Enfin, la volonté étant en quelque sorte le sang de l’homme intellectuel et de tout être libre ; étant l’agent par lequel seul ils peuvent effacer en eux et autour d’eux les traces de l’erreur et du crime, la revivification de la volonté est la principale tâche de tous les êtres criminels : et vraiment, c’est un si grand oeuvre, que toutes les puissances y travaillent depuis l’origine des choses, sans avoir encore pu l’opérer généralement.

Le travail de l’homme

Après avoir reçu dans un lieu ténébreux une enveloppe grossière, après avoir rallié en lui les forces intellectuelles qui lui sont propres, l’homme a encore à multiplier ces mêmes forces ; en les réunissant à celles qui sont extérieures à lui, il a à recueillir les vertus de tous les règnes terrestres ; à distinguer toutes les espèces de chaque règne , et même les caractères particuliers de chaque individu ; il a enfin à scruter jusqu’aux entrailles de la Terre , pour y apprendre à connaître les désordres qui font l’horreur et la honte de notre triste demeure, lesquels sont indiqués soit par les métaux qui n’ont point d’huile, soit par la fureur des volcans, soit par le grand nombre d’insectes et d’animaux malfaisants et vénéneux, qui sont bannis de dessus de la terre, et se cachent dans ses gouffres, comme si le jour leur était interdit.

Ce qui rend les travaux si imposants, c’est que l’homme laisse écouler en vain le nombre de temps accordé pour les accomplir, et il lui faut un second nombre de temps plus considérable, plus pénible que le premier attendu qu’il a alors et la première et la seconde force à acquérir. Si pendant ce second nombre de temps, ce malheureux homme ne remplit pas mieux sa tâche qu’il ne l’a fait dans le premier, il en faut nécessairement un troisième encore plus rigoureux que les deux autres, et ainsi de suite, sans qu’on puisse se fixer d’autres termes à ses maux, que ceux qu’il leur fixera lui-même, en sacrifiant toutes les vertus qui sont en lui.

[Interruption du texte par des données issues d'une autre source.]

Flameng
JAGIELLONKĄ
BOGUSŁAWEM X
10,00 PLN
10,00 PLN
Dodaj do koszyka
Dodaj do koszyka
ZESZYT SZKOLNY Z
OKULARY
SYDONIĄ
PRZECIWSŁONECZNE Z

La vie terrestre de l’homme est la matrice de l’homme futur, en effet, celui-ci portera dans une autre terre , le plan , la structure, la manière d’être qu’il se sera fixée lui-même dans son séjour ici-bas.

La chute de l’homme se répercute dans tout l’Univers

L’homme choisi par la Sagesse suprême pour être le signe de sa puissance, devait resserrer le mal dans ses limites, et travailler sans relâche à rendre la paix à l’Univers. Et sa sublime destination suppose assez quelles doivent être ses vertus puisque lui seul devait posséder toutes les forces partagées entre tous les êtres rebelles.

Mais, s’il a laissé corrompre sa virtuelle activité ; si au lieu de subjuguer le désordre, il a fait alliance avec lui, ce désordre a dû s’accroître et se fortifier, au lieu de s’anéantir. Ce qui doit faire concevoir comment tous les êtres de la région sensible peuvent être aujourd’hui dans un plus grand pâtiment, ou un plus grand travail, qu’ils ne l’étaient avant le crime de l’homme. De plus, le crime de l’homme va jusqu’à se répercuter dans des sphères intelligibles, sur les Ministres de la sagesse divine.